滝を登った先には、山の頂上があり、そこには赤い池があった。その赤い池の底から外に飛び出し、神社の上空を飛んでみると、精の流れも見えてきた。
「雄は精をポンプで汲み上げ、吸収する」
このポンプというのは、性交だ。
「そうか雌は、地中に染み込んでいる精を、野菜や果物、穀物に吸収させて食する」
見えていた村の先には、広大な農地が広がっていた。
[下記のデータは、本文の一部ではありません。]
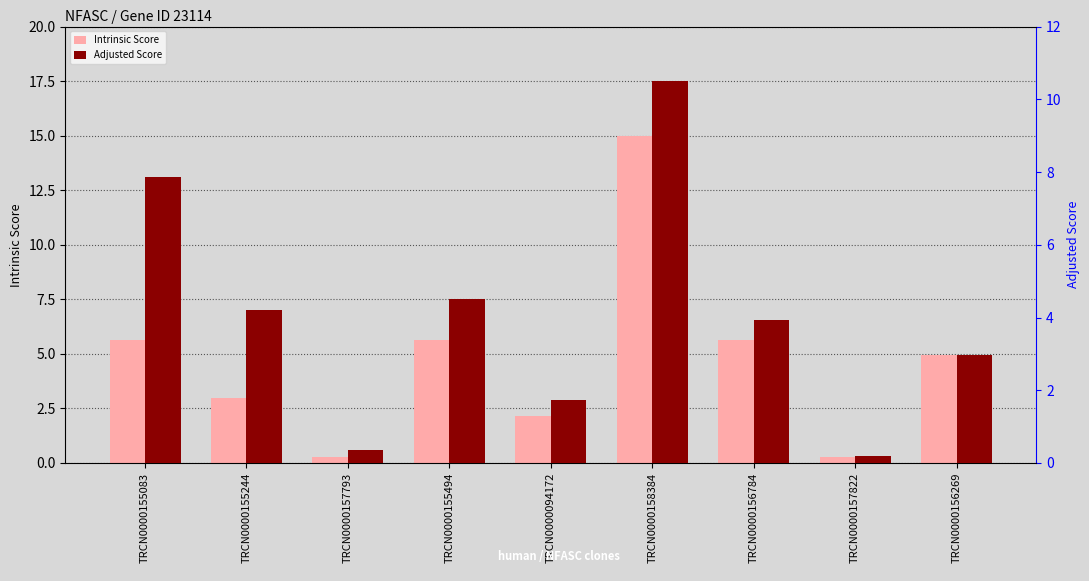

What is the value of the Adjusted Score bar at the 2nd from the left?

4.2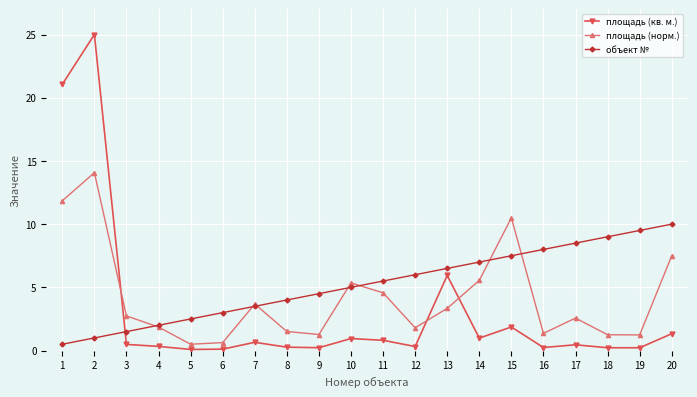

Rank the series by their maximum value, from lowest to highest.

объект №, площадь (норм.), площадь (кв. м.)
その広さは、地平線まであり、途中に果樹園なども存在していた。
「森の豊穣な土は、畑に使用される」
こんなに広大な土地があるとは、思ってもみなかった。
そして、鬼の女性達は大きく、走る速度は自動車並みで、運搬力はトラックほどもあった。
「あ、不審者として石を投げてきた」
「岩だろう………………」
立哉は姿を消していたのに、気配で察知して攻撃していたようだ。
岩が当たると痛いので、立哉にお願いして、山に戻って貰った。
「こっちに、雄の村のようなものもある」
そして、地面では金太郎が手を振っていた。
「あれ、金太郎は先に家に帰っていたのか…………」
金太郎がいなくなっていた事に、俺は全く気付いていなかった。
「あ、先生だ」
そして、金太郎の横で手を振っているのは、失踪してしまった先生だという。
「元気で、幸せそうだ…………」
先生の家族は、今も探し続けている。だから、ここで先生が幸せに暮らしているので、ハッピーエンドとは言い難い。でも、幸せで良かった。